Task requirements | Show each line of the records in which the word "time" occurs.
** Available data follows **
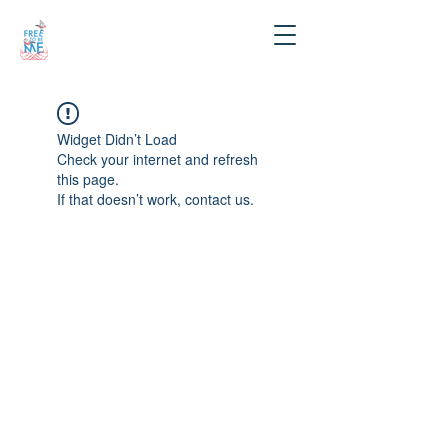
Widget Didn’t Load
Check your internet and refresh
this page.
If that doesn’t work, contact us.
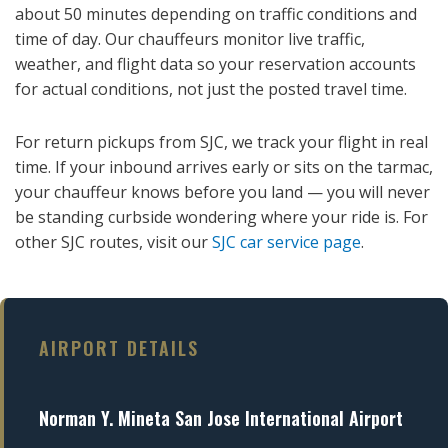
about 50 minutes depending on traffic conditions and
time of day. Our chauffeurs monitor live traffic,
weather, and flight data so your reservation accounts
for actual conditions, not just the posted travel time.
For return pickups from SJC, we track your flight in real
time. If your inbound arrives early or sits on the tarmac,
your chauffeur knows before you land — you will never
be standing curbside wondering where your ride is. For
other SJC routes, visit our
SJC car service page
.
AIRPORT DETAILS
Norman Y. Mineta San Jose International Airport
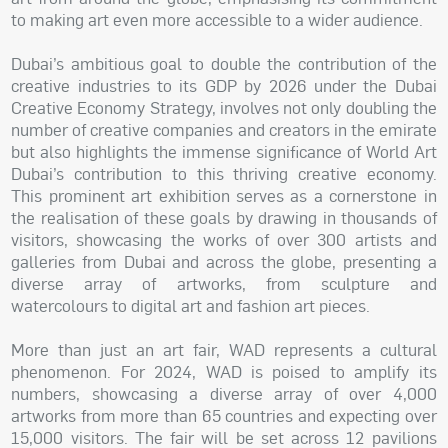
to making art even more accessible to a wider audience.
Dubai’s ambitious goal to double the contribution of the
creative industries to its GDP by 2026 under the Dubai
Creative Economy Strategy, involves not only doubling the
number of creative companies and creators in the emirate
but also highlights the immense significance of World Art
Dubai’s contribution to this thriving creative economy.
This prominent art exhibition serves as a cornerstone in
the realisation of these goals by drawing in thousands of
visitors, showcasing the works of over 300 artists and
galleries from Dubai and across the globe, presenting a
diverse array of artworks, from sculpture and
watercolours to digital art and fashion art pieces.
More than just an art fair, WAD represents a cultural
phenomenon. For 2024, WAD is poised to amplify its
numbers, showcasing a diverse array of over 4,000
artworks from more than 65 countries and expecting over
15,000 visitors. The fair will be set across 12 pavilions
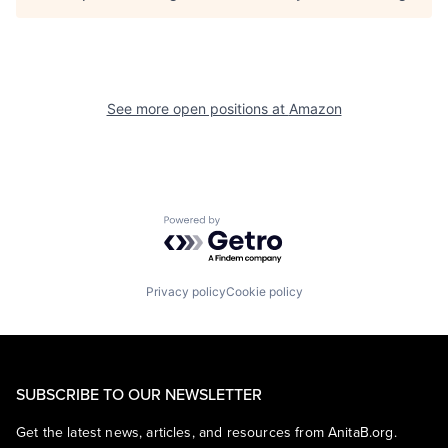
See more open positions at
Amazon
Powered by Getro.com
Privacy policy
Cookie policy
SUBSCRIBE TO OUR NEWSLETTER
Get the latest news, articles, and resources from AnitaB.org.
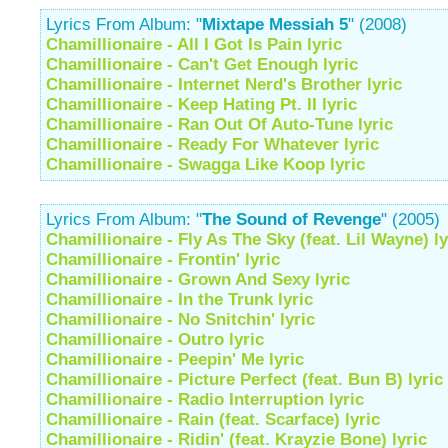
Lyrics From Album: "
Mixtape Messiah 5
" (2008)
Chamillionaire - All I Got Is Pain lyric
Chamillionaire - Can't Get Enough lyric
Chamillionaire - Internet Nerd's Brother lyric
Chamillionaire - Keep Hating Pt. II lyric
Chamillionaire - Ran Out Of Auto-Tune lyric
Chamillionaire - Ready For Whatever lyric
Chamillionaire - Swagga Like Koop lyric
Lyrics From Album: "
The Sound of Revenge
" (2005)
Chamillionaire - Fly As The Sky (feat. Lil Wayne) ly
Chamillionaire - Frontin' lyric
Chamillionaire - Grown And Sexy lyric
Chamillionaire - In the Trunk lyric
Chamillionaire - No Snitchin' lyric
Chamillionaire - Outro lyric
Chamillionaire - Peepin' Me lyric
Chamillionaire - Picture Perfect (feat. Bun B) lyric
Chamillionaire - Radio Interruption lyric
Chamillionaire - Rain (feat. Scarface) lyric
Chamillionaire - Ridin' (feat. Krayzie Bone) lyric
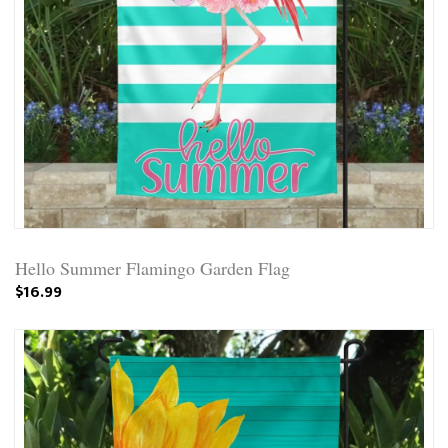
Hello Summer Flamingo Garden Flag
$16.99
** End of Available data **
Response for this exercise |
time of day. Our chauffeurs monitor live traffic,
for actual conditions, not just the posted travel time.
time. If your inbound arrives early or sits on the tarmac,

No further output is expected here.